Australia is one of the most ethnically diverse nations in the world. This diversity is the product of successive waves of migration, Aboriginal and Torres Strait Islander presence as the original inhabitants, and deliberate multicultural policies since the 1970s.
KEY TAKEAWAY: By most global comparisons, Australia has a higher proportion of overseas-born residents and a more linguistically and ethnically diverse population than most comparable nations. This diversity is a defining social fact of contemporary Australia.
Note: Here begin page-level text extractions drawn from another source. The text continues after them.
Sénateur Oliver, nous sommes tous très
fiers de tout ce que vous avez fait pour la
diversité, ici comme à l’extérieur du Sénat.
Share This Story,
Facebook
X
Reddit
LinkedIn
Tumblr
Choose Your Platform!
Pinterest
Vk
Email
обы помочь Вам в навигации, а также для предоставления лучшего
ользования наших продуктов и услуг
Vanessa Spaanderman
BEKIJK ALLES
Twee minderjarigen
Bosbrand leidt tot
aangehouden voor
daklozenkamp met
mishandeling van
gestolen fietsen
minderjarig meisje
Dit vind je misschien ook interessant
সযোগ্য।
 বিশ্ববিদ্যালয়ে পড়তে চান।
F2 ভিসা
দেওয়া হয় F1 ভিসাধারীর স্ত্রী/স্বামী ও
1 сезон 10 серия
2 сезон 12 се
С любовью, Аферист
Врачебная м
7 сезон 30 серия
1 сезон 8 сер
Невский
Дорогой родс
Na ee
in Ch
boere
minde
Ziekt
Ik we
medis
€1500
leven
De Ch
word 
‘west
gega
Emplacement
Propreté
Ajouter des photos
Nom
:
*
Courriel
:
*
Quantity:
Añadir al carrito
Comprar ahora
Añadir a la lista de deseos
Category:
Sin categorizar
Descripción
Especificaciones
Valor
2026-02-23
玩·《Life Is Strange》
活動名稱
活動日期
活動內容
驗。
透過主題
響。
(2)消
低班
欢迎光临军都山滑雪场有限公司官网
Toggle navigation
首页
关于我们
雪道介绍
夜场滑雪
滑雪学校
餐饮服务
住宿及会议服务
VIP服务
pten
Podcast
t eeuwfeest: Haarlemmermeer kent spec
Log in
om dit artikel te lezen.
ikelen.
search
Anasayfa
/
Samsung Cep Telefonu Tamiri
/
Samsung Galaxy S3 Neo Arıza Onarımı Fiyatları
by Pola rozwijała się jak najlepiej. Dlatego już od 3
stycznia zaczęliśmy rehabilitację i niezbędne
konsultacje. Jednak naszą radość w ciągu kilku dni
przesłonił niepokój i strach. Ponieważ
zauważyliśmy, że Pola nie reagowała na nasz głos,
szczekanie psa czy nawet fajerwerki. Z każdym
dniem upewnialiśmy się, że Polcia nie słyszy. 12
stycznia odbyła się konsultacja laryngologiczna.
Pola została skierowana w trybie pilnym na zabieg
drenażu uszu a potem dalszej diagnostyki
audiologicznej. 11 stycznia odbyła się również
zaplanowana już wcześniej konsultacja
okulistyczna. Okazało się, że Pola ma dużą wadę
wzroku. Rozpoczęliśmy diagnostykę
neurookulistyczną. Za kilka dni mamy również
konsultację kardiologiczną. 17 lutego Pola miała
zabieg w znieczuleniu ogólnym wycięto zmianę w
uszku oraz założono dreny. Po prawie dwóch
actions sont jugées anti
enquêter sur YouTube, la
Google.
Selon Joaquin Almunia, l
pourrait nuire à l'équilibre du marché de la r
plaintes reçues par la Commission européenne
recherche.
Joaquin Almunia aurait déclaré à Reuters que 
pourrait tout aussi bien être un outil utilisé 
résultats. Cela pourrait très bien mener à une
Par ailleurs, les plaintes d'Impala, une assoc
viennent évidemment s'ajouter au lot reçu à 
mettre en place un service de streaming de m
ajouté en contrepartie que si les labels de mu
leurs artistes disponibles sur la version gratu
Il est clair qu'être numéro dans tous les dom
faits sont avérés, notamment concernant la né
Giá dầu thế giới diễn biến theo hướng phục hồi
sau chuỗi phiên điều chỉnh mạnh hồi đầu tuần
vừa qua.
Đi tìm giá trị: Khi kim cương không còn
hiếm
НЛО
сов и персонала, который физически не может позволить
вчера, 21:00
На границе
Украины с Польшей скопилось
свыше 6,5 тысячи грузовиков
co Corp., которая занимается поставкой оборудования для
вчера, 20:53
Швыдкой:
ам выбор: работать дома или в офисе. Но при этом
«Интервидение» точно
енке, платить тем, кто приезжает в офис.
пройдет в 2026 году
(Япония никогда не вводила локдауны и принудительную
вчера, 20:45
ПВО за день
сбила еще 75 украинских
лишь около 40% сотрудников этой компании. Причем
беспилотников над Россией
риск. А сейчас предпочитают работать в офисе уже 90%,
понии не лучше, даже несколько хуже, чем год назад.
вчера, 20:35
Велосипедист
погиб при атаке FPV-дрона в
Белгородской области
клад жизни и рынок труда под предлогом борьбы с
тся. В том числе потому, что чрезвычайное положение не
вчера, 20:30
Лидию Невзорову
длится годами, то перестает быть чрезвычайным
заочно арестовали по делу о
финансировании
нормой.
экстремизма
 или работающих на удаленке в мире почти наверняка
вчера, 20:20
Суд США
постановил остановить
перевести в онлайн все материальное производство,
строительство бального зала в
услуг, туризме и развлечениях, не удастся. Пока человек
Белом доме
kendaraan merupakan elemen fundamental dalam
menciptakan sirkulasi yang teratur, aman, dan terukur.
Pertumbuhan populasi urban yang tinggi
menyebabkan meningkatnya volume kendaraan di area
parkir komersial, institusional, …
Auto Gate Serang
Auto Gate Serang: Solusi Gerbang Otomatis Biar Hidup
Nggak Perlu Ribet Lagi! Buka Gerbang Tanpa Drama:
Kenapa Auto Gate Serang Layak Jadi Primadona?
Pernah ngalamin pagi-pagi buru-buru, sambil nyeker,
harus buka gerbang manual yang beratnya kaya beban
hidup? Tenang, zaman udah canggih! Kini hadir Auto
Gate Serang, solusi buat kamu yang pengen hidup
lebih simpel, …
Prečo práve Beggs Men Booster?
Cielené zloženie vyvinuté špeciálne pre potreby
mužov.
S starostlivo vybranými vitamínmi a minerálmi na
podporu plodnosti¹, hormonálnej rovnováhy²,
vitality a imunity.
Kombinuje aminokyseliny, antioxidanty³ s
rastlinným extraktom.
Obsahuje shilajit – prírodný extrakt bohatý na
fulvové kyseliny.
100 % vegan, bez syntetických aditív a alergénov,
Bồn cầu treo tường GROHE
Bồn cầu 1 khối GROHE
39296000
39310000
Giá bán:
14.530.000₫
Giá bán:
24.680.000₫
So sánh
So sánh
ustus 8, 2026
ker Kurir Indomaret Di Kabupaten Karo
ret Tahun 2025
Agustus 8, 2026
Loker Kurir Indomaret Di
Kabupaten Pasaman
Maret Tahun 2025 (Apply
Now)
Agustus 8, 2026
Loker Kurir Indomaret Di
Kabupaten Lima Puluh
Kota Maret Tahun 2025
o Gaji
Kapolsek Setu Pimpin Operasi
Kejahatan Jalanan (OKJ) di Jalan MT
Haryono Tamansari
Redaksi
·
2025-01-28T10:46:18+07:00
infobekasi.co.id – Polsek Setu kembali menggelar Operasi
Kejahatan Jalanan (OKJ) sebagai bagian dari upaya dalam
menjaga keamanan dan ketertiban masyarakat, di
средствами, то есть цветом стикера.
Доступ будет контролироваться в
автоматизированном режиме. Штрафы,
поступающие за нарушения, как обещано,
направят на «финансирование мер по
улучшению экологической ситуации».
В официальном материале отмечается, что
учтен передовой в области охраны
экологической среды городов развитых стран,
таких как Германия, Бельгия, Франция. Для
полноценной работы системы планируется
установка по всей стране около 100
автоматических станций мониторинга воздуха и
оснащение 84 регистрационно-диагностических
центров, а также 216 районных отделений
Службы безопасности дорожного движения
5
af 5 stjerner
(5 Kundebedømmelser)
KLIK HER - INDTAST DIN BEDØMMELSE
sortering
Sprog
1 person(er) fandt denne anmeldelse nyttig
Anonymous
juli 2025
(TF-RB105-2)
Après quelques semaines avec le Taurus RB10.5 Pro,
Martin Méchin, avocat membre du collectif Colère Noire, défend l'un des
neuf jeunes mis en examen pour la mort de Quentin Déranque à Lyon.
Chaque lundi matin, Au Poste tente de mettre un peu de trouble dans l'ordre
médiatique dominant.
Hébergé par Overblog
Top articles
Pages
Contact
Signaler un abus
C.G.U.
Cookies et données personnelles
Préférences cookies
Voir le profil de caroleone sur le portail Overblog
| Country | Overseas-born % (approx.) | Key Characteristic |
|---|---|---|
| Australia | ~29% | One of world’s highest overseas-born proportions |
| Canada | ~23% | Federal multiculturalism policy; strong immigration intake |
| United States | ~14% | Large immigrant population but lower % than Australia |
| United Kingdom | ~14% | Post-colonial immigration; Brexit context |
| Japan | ~2% | Historically low immigration; homogeneous policy |
| Germany | ~18% | Guest worker history; significant Turkish community |
EXAM TIP: VCAA requires you to compare Australia’s ethnic diversity with other countries. Know at least two comparison countries and one specific statistic for each. Canada is a useful comparison (federal multiculturalism policy, high immigration); Japan is useful as a contrast (historically low immigration, homogeneous population policy).
Australia’s model differs from other diverse nations in several ways:
- Federal multiculturalism policy: Unlike the US (which has no formal multiculturalism policy), Australia has an official Multicultural Policy framework
- Points-based immigration: Like Canada, Australia uses a skills-based immigration system rather than the US family-based system
- High proportion of recent arrivals: Unlike the UK or Germany, where significant immigration began post-WWII, Australia has had continuous high immigration throughout its modern history
VCAA FOCUS: The comparative perspective methodology is explicitly named in the study design. Practise framing Australia’s diversity in relation to at least two other countries. Use specific statistics, not just general claims about “high diversity.”